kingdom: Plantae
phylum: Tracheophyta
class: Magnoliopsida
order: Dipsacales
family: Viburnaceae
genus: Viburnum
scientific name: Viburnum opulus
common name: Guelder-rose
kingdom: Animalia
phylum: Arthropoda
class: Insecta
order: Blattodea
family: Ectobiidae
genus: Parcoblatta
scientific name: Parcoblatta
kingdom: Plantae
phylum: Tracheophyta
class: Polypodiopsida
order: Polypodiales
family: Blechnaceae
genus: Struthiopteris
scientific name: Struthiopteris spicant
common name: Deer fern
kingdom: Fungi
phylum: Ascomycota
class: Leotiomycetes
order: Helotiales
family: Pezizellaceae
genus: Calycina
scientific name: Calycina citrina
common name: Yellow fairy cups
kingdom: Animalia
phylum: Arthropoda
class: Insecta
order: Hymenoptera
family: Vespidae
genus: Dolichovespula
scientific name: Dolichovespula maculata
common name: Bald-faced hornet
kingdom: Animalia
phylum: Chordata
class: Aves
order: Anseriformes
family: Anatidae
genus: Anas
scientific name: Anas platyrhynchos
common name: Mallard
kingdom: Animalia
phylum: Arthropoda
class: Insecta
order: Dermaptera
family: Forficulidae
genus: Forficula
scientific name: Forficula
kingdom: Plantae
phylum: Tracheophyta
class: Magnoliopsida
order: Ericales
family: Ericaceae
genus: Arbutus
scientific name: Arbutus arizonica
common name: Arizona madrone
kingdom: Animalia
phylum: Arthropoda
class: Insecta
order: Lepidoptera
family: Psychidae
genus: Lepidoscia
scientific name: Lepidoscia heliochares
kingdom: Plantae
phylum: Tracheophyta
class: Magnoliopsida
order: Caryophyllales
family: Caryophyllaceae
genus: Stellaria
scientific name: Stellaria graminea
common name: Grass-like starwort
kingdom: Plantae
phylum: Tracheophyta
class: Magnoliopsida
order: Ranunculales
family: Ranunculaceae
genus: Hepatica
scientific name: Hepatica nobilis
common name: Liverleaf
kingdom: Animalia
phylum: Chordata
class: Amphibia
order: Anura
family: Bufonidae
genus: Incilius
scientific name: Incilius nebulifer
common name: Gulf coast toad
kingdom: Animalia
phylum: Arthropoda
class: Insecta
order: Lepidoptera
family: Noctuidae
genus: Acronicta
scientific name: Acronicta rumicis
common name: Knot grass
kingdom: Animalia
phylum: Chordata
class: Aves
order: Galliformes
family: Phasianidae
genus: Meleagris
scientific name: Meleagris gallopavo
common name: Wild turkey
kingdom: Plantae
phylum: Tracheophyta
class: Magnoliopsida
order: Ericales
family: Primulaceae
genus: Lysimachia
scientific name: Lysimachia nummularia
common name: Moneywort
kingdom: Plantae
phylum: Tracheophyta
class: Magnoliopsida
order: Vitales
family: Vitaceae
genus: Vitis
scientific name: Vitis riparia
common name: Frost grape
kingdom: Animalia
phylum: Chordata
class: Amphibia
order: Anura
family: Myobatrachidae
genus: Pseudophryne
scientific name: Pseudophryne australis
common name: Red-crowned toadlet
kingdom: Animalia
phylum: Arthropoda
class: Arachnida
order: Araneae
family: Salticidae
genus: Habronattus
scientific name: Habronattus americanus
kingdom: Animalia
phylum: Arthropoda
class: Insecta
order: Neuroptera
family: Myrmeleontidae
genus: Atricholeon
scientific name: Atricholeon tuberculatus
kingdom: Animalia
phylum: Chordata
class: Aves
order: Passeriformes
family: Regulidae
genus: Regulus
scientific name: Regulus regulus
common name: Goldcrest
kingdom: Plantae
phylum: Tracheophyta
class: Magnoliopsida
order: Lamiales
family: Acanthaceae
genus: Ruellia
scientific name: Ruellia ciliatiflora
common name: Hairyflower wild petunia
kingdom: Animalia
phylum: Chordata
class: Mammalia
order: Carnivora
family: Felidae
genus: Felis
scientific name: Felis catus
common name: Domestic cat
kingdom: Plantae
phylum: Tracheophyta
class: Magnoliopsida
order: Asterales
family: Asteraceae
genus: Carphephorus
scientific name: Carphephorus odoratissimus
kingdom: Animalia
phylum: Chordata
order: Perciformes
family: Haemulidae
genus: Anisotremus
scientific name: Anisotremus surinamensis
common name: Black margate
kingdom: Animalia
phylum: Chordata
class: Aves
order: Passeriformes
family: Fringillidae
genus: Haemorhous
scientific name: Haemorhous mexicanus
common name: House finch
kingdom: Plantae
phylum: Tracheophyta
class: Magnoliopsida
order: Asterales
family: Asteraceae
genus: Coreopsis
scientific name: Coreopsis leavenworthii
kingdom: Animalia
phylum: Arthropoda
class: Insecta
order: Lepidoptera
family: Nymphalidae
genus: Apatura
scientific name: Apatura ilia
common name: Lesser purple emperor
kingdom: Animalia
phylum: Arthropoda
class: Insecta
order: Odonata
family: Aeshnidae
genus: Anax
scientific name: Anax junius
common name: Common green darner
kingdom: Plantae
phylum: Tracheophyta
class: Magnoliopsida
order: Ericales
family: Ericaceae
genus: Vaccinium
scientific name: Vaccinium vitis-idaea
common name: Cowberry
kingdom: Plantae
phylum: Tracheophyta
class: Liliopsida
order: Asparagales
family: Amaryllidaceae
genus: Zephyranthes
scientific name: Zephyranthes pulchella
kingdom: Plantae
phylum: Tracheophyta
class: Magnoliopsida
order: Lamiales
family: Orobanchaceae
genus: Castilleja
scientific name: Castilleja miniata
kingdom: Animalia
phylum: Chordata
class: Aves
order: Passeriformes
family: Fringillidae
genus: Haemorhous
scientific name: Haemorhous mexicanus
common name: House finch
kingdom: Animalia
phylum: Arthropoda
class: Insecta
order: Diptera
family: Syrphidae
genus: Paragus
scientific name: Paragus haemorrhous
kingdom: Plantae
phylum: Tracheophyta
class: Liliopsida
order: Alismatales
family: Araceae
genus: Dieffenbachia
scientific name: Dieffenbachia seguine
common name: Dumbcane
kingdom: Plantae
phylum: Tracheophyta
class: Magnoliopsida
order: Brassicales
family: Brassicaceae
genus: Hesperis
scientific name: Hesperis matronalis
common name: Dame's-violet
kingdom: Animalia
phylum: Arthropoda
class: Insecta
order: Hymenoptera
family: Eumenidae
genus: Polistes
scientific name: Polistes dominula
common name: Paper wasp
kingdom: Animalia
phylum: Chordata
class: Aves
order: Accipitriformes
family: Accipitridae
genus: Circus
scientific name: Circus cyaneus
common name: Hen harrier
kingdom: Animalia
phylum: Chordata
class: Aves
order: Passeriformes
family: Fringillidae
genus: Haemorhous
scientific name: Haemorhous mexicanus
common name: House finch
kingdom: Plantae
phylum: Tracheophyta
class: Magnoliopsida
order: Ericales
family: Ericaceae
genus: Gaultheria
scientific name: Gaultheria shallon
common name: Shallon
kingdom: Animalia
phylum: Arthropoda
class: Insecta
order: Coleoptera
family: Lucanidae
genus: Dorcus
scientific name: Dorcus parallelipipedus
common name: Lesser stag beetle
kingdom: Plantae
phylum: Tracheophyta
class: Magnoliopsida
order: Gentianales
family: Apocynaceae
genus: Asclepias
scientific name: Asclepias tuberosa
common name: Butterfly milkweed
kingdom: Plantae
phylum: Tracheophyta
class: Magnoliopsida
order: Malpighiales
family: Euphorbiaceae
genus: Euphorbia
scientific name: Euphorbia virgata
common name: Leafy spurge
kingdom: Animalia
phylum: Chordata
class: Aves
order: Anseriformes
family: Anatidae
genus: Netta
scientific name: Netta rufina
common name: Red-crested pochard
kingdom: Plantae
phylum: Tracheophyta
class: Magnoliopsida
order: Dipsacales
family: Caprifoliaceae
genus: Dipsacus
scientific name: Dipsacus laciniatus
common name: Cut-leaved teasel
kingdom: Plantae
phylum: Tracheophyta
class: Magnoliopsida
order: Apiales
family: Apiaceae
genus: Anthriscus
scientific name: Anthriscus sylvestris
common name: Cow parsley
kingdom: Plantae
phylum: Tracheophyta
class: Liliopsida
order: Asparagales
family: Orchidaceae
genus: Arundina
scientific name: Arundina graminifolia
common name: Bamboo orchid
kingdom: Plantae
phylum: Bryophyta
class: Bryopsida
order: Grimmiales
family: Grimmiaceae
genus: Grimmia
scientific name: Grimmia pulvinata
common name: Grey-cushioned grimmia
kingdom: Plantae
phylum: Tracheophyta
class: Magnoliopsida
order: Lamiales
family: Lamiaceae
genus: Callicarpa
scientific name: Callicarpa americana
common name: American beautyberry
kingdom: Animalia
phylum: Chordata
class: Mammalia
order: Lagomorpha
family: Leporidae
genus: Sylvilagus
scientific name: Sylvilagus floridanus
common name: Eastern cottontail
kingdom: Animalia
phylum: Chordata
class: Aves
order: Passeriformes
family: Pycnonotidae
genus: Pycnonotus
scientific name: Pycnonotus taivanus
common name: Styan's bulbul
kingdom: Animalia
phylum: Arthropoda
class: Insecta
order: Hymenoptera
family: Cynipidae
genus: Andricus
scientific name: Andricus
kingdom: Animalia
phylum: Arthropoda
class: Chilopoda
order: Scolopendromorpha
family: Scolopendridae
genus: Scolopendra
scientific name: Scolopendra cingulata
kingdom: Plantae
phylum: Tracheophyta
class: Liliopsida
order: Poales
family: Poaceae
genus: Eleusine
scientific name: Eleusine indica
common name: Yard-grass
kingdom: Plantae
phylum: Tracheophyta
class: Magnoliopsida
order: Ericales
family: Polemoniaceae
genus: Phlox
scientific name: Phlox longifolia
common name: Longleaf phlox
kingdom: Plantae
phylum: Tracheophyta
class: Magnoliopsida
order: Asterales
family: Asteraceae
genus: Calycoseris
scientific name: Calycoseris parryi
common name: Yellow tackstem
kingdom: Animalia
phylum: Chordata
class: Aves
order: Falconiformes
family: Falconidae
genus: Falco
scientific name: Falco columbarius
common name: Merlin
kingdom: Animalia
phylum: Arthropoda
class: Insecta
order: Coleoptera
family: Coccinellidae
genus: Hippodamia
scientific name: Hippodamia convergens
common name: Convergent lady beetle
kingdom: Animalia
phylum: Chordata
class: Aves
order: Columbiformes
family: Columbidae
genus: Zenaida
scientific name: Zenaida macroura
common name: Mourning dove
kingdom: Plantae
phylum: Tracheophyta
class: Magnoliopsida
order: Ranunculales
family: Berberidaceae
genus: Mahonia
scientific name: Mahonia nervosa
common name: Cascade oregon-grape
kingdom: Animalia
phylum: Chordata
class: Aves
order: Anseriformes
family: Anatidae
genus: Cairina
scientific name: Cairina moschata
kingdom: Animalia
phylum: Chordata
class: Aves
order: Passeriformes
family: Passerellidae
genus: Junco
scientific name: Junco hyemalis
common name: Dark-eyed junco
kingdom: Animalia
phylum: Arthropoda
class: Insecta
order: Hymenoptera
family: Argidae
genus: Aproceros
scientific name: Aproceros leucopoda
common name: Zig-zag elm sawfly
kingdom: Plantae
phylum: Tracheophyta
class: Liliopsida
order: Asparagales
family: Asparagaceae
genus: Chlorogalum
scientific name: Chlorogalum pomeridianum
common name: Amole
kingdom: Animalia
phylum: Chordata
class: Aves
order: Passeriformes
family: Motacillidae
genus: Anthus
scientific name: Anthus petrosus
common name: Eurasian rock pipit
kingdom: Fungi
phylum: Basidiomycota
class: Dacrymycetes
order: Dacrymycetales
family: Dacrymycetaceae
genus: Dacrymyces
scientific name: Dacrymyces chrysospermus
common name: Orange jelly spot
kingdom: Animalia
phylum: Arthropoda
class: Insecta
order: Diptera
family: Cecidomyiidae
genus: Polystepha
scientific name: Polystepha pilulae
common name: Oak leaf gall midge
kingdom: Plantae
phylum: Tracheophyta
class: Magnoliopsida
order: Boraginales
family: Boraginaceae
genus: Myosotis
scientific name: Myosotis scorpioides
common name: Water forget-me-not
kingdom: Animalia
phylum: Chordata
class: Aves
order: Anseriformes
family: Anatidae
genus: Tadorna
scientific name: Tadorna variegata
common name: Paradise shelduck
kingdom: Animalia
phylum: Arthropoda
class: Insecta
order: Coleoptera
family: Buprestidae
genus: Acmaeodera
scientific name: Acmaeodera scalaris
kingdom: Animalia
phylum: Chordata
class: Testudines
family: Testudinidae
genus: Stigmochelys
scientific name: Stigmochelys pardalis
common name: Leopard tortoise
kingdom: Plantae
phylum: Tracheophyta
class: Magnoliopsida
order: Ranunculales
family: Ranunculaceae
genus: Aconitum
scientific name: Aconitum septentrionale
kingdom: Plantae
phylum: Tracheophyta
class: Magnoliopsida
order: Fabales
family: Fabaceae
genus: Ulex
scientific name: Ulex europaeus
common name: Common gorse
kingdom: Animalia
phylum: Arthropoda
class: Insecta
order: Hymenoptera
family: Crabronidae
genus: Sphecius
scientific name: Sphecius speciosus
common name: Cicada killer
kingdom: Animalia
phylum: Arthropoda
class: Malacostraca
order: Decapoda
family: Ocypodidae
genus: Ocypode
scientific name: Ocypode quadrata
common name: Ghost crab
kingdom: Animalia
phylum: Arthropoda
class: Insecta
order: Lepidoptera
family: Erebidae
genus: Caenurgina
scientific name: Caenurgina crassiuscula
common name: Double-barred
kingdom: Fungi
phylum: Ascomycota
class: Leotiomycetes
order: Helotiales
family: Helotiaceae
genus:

> **What to do**: Copy the lines above verbatim, beginning with the very first line and continuing through the line that contains "genus: Anas", with that line included.

> **Exercise answer**:
kingdom: Plantae
phylum: Tracheophyta
class: Magnoliopsida
order: Dipsacales
family: Viburnaceae
genus: Viburnum
scientific name: Viburnum opulus
common name: Guelder-rose
kingdom: Animalia
phylum: Arthropoda
class: Insecta
order: Blattodea
family: Ectobiidae
genus: Parcoblatta
scientific name: Parcoblatta
kingdom: Plantae
phylum: Tracheophyta
class: Polypodiopsida
order: Polypodiales
family: Blechnaceae
genus: Struthiopteris
scientific name: Struthiopteris spicant
common name: Deer fern
kingdom: Fungi
phylum: Ascomycota
class: Leotiomycetes
order: Helotiales
family: Pezizellaceae
genus: Calycina
scientific name: Calycina citrina
common name: Yellow fairy cups
kingdom: Animalia
phylum: Arthropoda
class: Insecta
order: Hymenoptera
family: Vespidae
genus: Dolichovespula
scientific name: Dolichovespula maculata
common name: Bald-faced hornet
kingdom: Animalia
phylum: Chordata
class: Aves
order: Anseriformes
family: Anatidae
genus: Anas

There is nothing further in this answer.